═════ Material shown

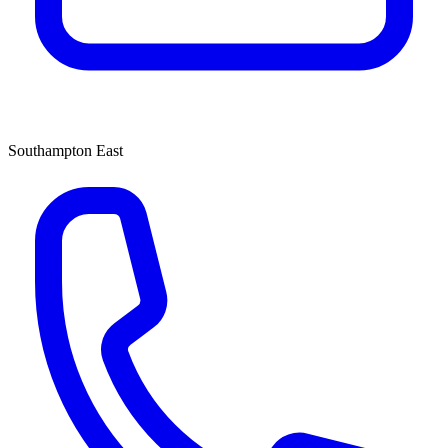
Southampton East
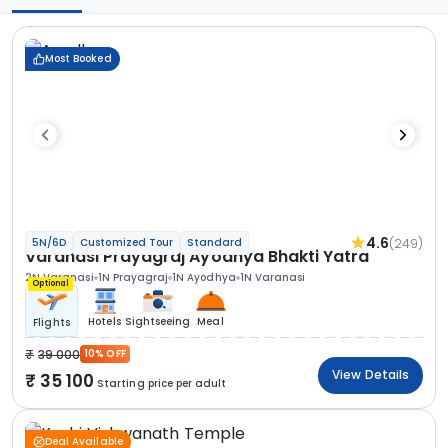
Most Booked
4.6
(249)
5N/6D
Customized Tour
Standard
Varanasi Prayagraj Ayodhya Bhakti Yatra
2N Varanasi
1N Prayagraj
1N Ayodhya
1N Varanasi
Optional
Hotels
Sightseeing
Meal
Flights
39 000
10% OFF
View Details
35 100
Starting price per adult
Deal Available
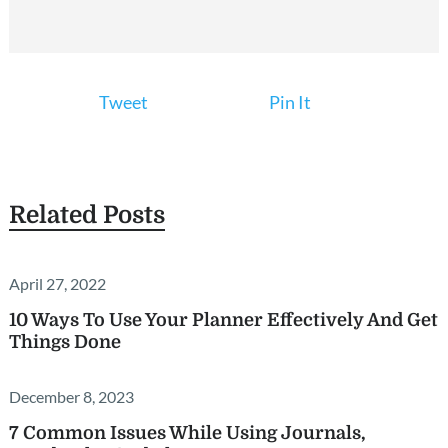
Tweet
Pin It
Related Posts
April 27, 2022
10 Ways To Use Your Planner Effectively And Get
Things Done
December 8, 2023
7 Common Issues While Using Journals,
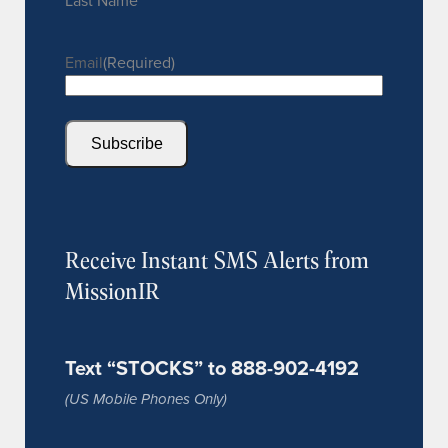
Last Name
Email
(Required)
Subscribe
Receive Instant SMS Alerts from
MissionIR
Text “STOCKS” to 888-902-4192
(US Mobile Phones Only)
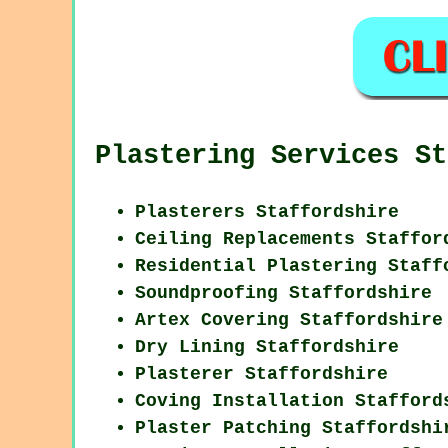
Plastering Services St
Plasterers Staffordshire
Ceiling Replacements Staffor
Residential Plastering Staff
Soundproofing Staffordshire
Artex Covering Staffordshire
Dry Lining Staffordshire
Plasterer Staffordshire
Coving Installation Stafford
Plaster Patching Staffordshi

══════════
═════ Material shown

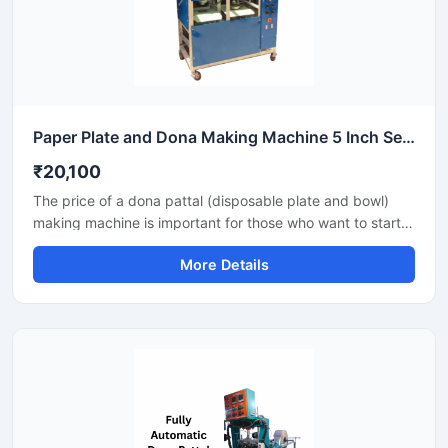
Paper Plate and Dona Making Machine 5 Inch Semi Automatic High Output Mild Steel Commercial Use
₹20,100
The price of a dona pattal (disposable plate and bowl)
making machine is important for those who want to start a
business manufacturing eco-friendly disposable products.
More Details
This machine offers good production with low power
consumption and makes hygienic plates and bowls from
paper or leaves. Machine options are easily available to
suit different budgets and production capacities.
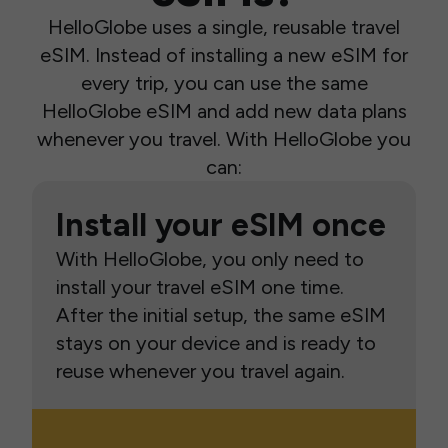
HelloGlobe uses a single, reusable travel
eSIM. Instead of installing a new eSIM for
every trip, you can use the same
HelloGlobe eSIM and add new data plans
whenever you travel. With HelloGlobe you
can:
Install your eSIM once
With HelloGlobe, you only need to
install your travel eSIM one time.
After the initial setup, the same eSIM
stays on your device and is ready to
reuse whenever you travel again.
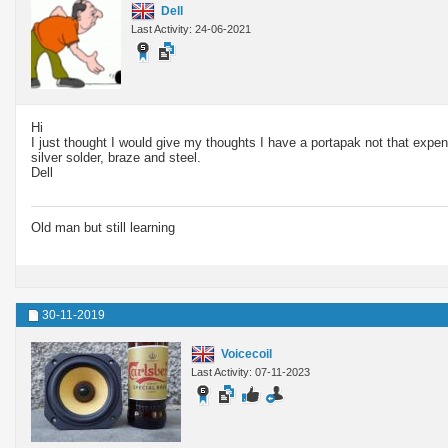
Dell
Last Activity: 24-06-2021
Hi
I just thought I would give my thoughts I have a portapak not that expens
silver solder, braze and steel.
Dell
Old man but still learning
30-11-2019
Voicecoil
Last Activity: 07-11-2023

══════════
═════ Material shown

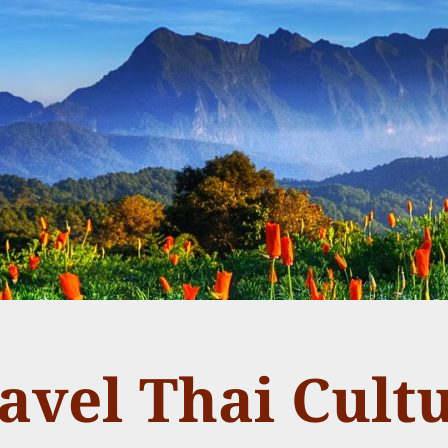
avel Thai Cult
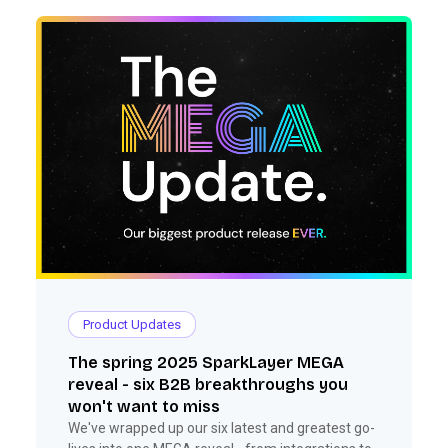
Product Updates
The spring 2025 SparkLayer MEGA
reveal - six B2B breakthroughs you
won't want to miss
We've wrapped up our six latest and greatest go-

══════════

Write out everything from the line containing "Southampton East" down to the line containing "(US Mobile Phones Only)", switching "Hotels" to "Stays" and changing nothing else. Omit the pictures.

Southampton East
Most Booked
4.6
(249)
5N/6D
Customized Tour
Standard
Varanasi Prayagraj Ayodhya Bhakti Yatra
2N Varanasi
1N Prayagraj
1N Ayodhya
1N Varanasi
Optional
Stays
Sightseeing
Meal
Flights
39 000
10% OFF
View Details
35 100
Starting price per adult
Deal Available
Tweet
Pin It
Related Posts
April 27, 2022
10 Ways To Use Your Planner Effectively And Get
Things Done
December 8, 2023
7 Common Issues While Using Journals,
Last Name
Email
(Required)
Subscribe
Receive Instant SMS Alerts from
MissionIR
Text “STOCKS” to 888-902-4192
(US Mobile Phones Only)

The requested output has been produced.